Posted by: andrew | August 9, 2010 3:26 PM
does that make sense?
Oh, yeah.
They take "black" or "gay" as a noun, not an adjective.
Posted by: gwangung | August 9, 2010 3:41 PM
Worse, they take person as the adjective while thinking of "black", "gay", or any other descriptor that can be applied to a person as the noun. And they only loosely allow for person as an adjective when the "noun" isn't WASP.
Just for the record, I grew up WASP. More appropriately, I was raised WASP, but grew up to be a "Bisexual" "Atheist" "Liberal" person.
Posted by: Silent Service | August 9, 2010 4:11 PM
I would also posit that having the kind of diversity we are (slowly) achieving with gay, black, women, etc in positions of power is to add that dimension of awareness and experience that a room full of old, white, christian men typically lack.
Posted by: MikeMa | August 9, 2010 4:12 PM
Silent service, this will sound stupid but that never stops me. Haven't you only given up the P (for protestant) part of WASP leaving you as a WAS? After all nothing in being white and anglo saxon precludes being bisexual and liberal does it?

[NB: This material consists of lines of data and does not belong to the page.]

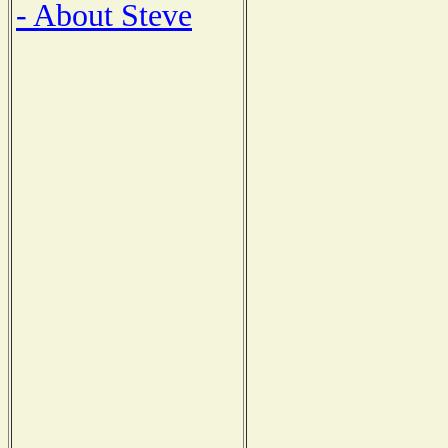
- About Steve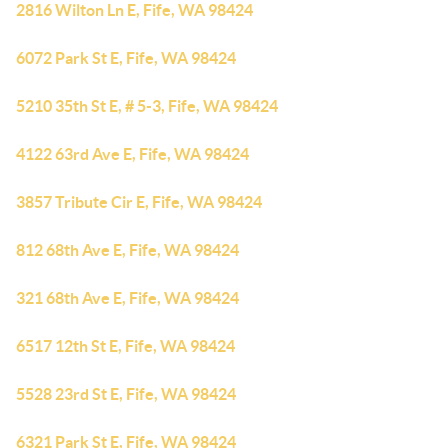
2816 Wilton Ln E, Fife, WA 98424
6072 Park St E, Fife, WA 98424
5210 35th St E, # 5-3, Fife, WA 98424
4122 63rd Ave E, Fife, WA 98424
3857 Tribute Cir E, Fife, WA 98424
812 68th Ave E, Fife, WA 98424
321 68th Ave E, Fife, WA 98424
6517 12th St E, Fife, WA 98424
5528 23rd St E, Fife, WA 98424
6321 Park St E, Fife, WA 98424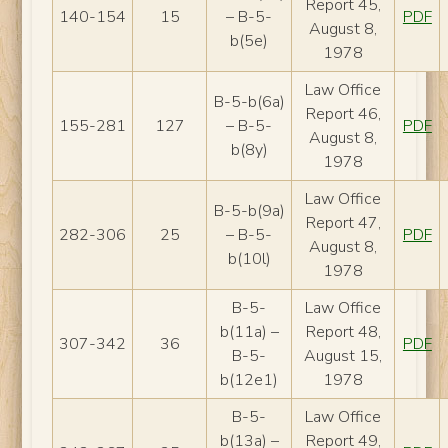
Report 45,
140-154
15
– B-5-
PDF
August 8,
b(5e)
1978
Law Office
B-5-b(6a)
Report 46,
155-281
127
– B-5-
PDF
August 8,
b(8y)
1978
Law Office
B-5-b(9a)
Report 47,
282-306
25
– B-5-
PDF
August 8,
b(10l)
1978
B-5-
Law Office
b(11a) –
Report 48,
307-342
36
PDF
B-5-
August 15,
b(12e1)
1978
B-5-
Law Office
b(13a) –
Report 49,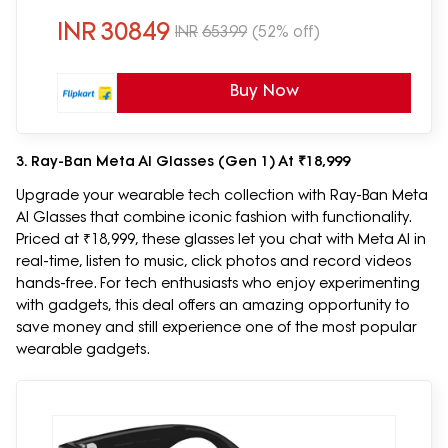
INR
30849
INR
65399
(52% off)
Buy Now
3. Ray-Ban Meta AI Glasses (Gen 1) At ₹18,999
Upgrade your wearable tech collection with Ray-Ban Meta
AI Glasses that combine iconic fashion with functionality.
Priced at ₹18,999, these glasses let you chat with Meta AI in
real-time, listen to music, click photos and record videos
hands-free. For tech enthusiasts who enjoy experimenting
with gadgets, this deal offers an amazing opportunity to
save money and still experience one of the most popular
wearable gadgets.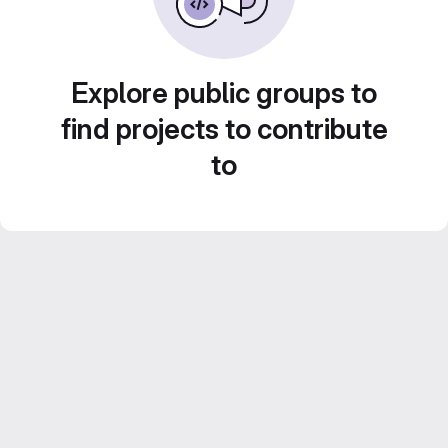
Explore public groups to
find projects to contribute
to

Posted by: Matty | August 9, 2010 4:33 PM
The solution is simple enough: Disqualify anyone who is homosexual, heterosexual, bisexual, transsexual, or asexual from becoming a judge.
Done and done!
Posted by: Todd | August 9, 2010 4:35 PM
Since the Catholic Church campaigned for Prop 8, I guess all the practicing Catholics on the Supreme Court will have to recuse themselves when the case gets there. Let's see ... that leaves Stephen Breyer, Ruth Bader Ginsburg and Elena Kagan to decide the case. I like the plaintiff's chances!
Posted by: John Pieret | August 9, 2010 4:43 PM
Hopefully someone will give Scalia a blow job so he'll be forced to recuse himself.
Posted by: History Punk | August 9, 2010 6:35 PM
Whatever, prop 8 supporters had ample opportunity to ask walker to recuse himself. They didn't. End of argument.
Posted by: woods | August 9, 2010 7:53 PM
Just to throw another monkey wrench into all this...why does everyone assume that even if Walker is gay, that his supposed bias would be in favor of homosexual marriage? After all, he has not officially come out, and there's no difficulty in pointing out gay men who have taken very strong positions against equality for homosexuals. Ted Haggard and Larry Craig leap to mind.
Posted by: BobApril | August 9, 2010 8:33 PM
This whole non-controversy is based on conservatives denying full humanity to gays. They don't view gays as people, first and foremost; they view gays' sexuality as a primary defining trait and their humanity as merely a secondary trait. This is true of anyone who consciously or unconsciously views straight, white, Christian men as default humans.
Posted by: Sadie Morrison | August 9, 2010 8:35 PM
Damn, Andy beat me to it.
Posted by: Sadie Morrison | August 9, 2010 8:37 PM
Some really smart guy made this same point back in April, right here at Dispatches. ;)
(And now I'm off to the ER, having dislocated my arm while patting myself on the back.)
Posted by: James Hanley | August 9, 2010 9:07 PM
Since no one else has brought up these points, I will.
1. He was named to the federal bench by a Republican, the first President Bush.
2. He has a claim to neutrality. While in private practice, he represented the US Olympic Committee against an event then known as the Gay Olympics.
Posted by: Karl Sniderman | August 9, 2010 9:30 PM
David Worthington wrote:
The case is R.A.V. v City of St. Paul, but Thomas did not write an opinion in the case. He joined Scalia's majority opinion. A fascinating case. The result was actually 9-0, but White, Blackmun and Stevens each wrote a concurrence agreeing with some parts and not with others. Thomas did not write one though. But yes, by this "logic" he would have had to recuse himself -- and ironically, he fully agreed that the law was overly broad and violated the first amendment.
Posted by: Ed Brayton | August 10, 2010 12:59 AM
@History Punk
Thank you for destroying with one mental image the emotional stability I have spent decades constructing.